AdSense and smaller sites

Yesterday I talked about site/network popularity. My closing thoughts were that I believe my site is growing and think it is 'popular' for some fields, but that it could probably be more so.

With that said, how can a smaller site attract advertisers who will, hopefully, pay (some of) the costs of creating and updating a site?

In the old days, advertising on a small site meant banner networks, or exchanges. By putting some code on your page, a banner ad would display. For every ad you displayed, you would get an ad on someone else's pages. Sometimes you could make money instead - display 100 ads and get 10¢. Now days, the racket is slightly different.

Where once only top sites could work with the top advertisers, and where once ads had to be banner images of a certain size, Google's AdSense has changed the rules. Now, smaller sites, as well as larger sites, are able to use the same service. Of course, the bigger sites will continue to get the better paying ads, but 'bigger sites' can now be run by one individual, instead of a large company.

As a small site, and as an individual who wanted to make some money off of my site, (if nothing else, in order to pay the hosting or domains cost) I signed up for AdSense. Yesterday we went over the stats, so we all have an idea of what kind of traffic I get. But, what kind of traffic did I get for AdSense?

For AdSense, they count page impressions and ad unit impressions (below, the first and second numbers, respectively). From Google, "Page impressions are [...] the number of page views we detect. Ad Unit Impressions are [...] one impression logged for each ad unit shown." Since some pages have more than one unit, the numbers will not be the same.

  1. September 2005: 4990-5045, daily average of 166-168
  2. August 2005: 3271-3371, daily average of 105-108
  3. July 2005: 3537-3651, daily average of 114-117

Having thrown those numbers out, we can throw out the click-thru rates, or the percent of clicks per view; .2%, .4%, and .5% (September, August, July). Views are going up, but clicks are going down? Actually, clicks are staying consistent.

If I now look at stats from when I started to today (December 27th, 2004 to October 8th, 2005), we've got 24,460-28,615, with averages of 86-100, and a rate of .6%-.5%.

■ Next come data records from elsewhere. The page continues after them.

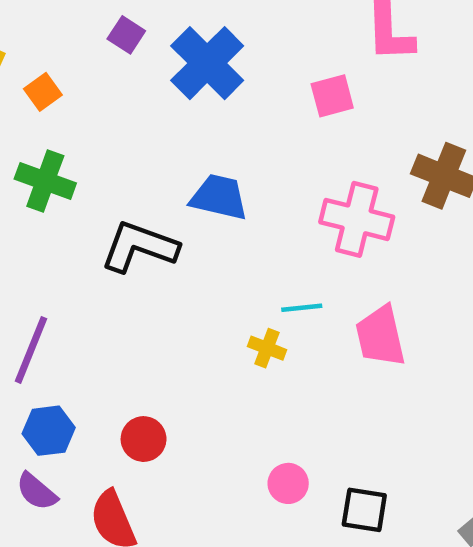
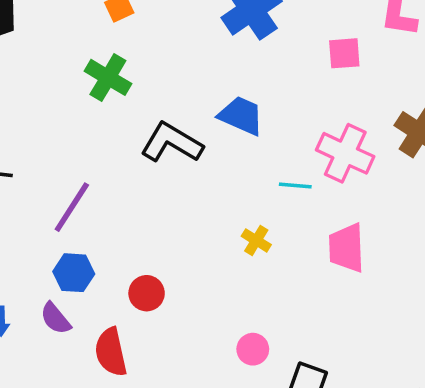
cyan line: (302, 308) -> (295, 186), moved

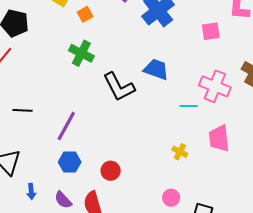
black L-shape: (172, 143) -> (119, 87), turned -144
yellow cross: (256, 240) -> (180, 152), moved
purple semicircle: (55, 318) -> (63, 200), moved

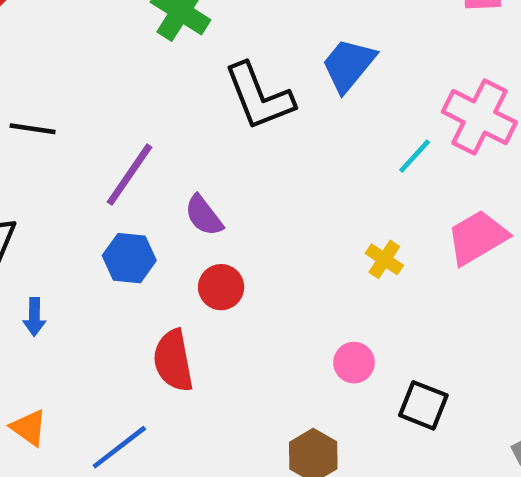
blue trapezoid: (156, 69) -> (348, 65), turned -76
cyan line: (189, 106) -> (415, 156), turned -54
pink trapezoid: (219, 138) -> (477, 237), turned 60
purple semicircle: (63, 200) -> (204, 216), moved

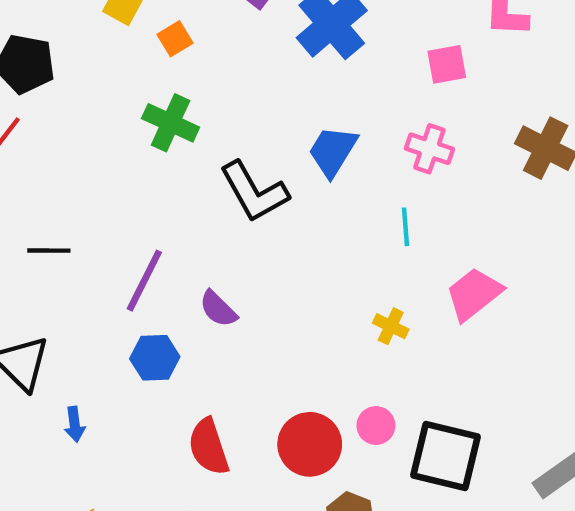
pink cross: (479, 117) -> (429, 149), moved, size x0.7
cyan line: (415, 156) -> (406, 227), turned -39
red circle: (221, 287) -> (310, 444), moved, size x1.5
black square: (423, 405) -> (446, 456), size x1.6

Is the percentage low? On the one hand, yes. On the other hand, it's not too bad. Browsing about, you'll learn that a click-thru rate of 1-2% is pretty good, no matter the site. Obviously, the more ads you display, and the better your ads, the more money you can make.

If things continue as they have, it will be a couple more years until I make enough to be paid. Am I expecting to make a lot of money with AdSense, right away? No. I'll admit I was hoping for a greater number of clicks, but that's the point this time. AdSense, and any other revenue making tool, is not going to get the small site owner rich quick.